Two posts at the Alliance website also referenced layoffs at Bangalore, which is known as India’s “Silicon Valley.”

“RAs Started in Bangalore”

Three other posts give insight into what’s happening in Bangalore:

“IBM today had a massive layoff in STG bangalore more than 40% staff was let go off in a single day. Be it PBC 1 or 2 doesnot matter you are just asked to leave IBM premises by immediate effect. I fail to understand how joB cut will help management to achieve 20 EPS. The upper executives lack vision and clarity to restructure business process. Good bye to ibm hopefully will be in better place than ibm.”

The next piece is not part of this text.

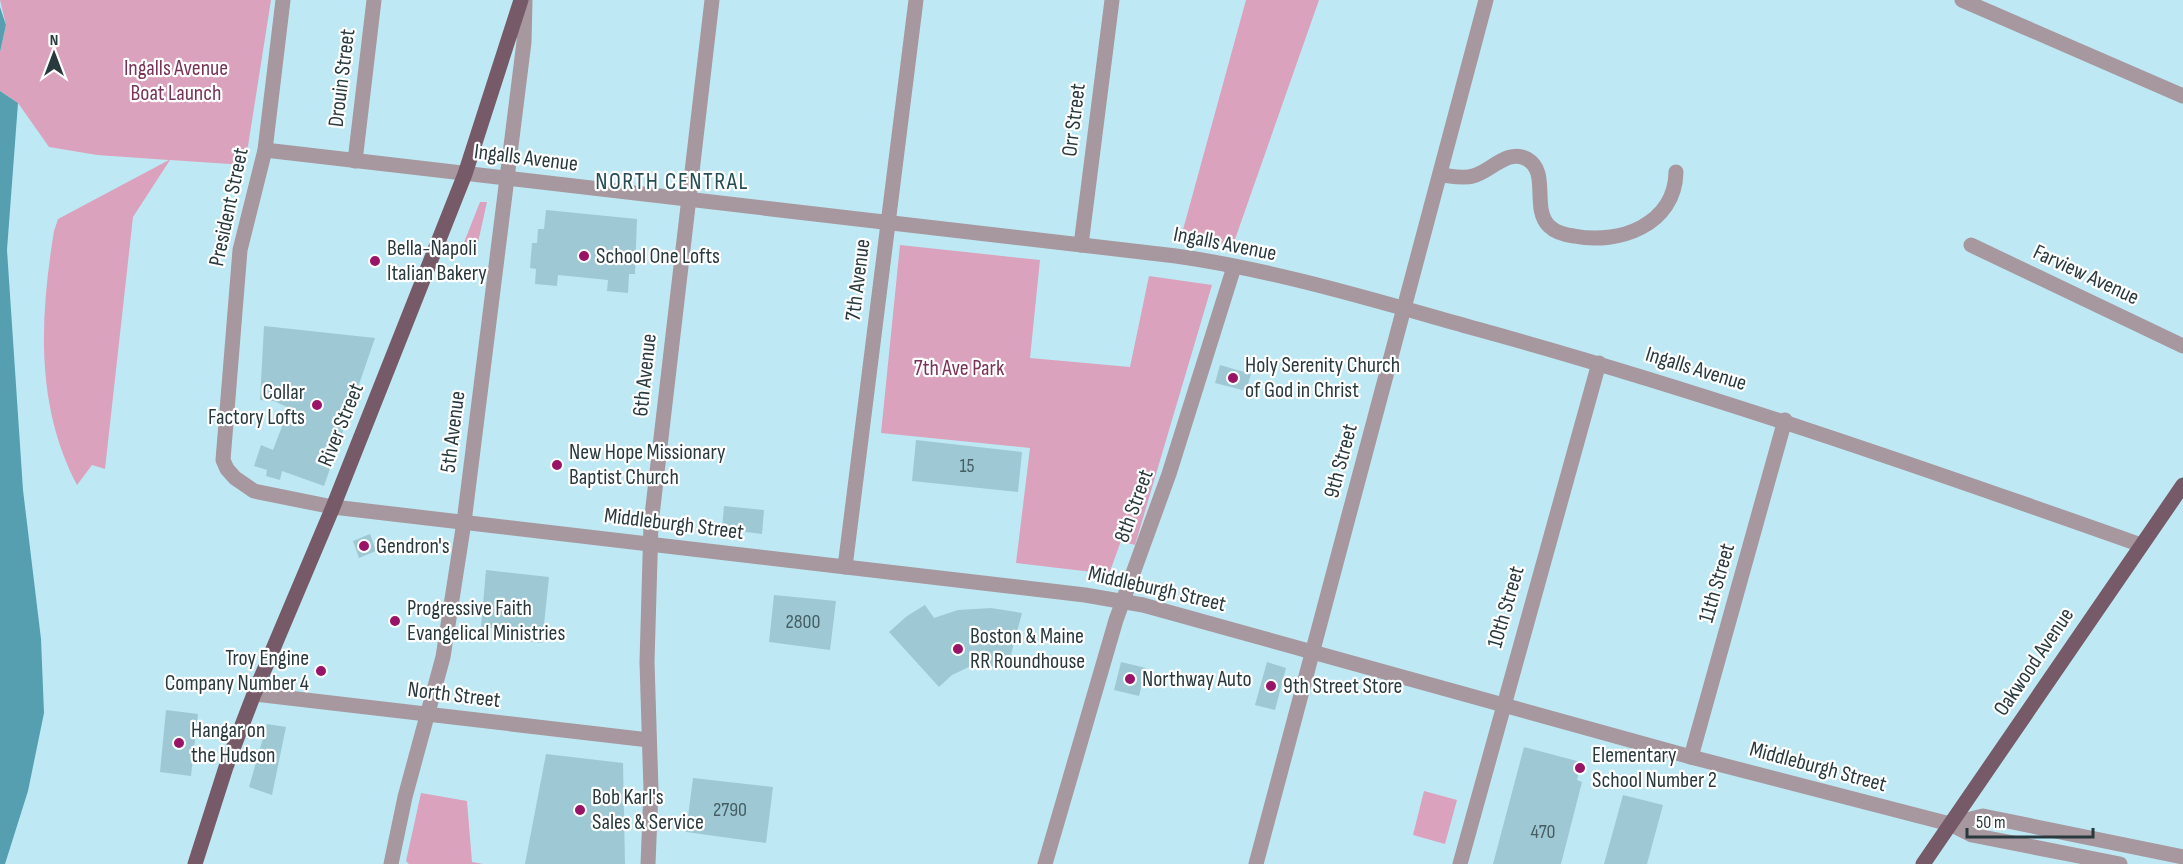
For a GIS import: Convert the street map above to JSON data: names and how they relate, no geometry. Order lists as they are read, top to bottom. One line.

“RAs started in STG Bangalore, hearing that large numbers impacted. Will keep you posted on the details as i get them. the job market is reasonably good outside and the average experience here is about 6-7 years.people are not too worried. most were anyway sick of the company and its junk policies. -Bangalore RAs started-“

“People were reacting to the sale of semiconductor business news rather harshly, well wishers were asking me when was I planning to leave IBM, and the others sarcastically asked me what am I still doing here in STG. Felt very embarrassed walking in the corridor today. The general perception here is that if you are still with IBM, it is because you did not find a job elsewhere. Phew !! that just means to say IBM STG is being considered the worst place to be at this time. We all at STG India would like to express solidarity with the IBM USA work force preparing for yet another RA in the coming weeks. Rest assured we do not feel any better being employed with IBM either. The flood gates are opening and I anticipate that we will lose all our above average work force in the next 3 months. Good luck to you all, I am sure there is life outside of IBM. bye for now, time to update my resume, keep in touch. -STG INDIA-“

* * *

The good news, if only for shareholders: IBM will spend billions on stock buybacks and dividends in 2014… because paying wages is so not New Normal.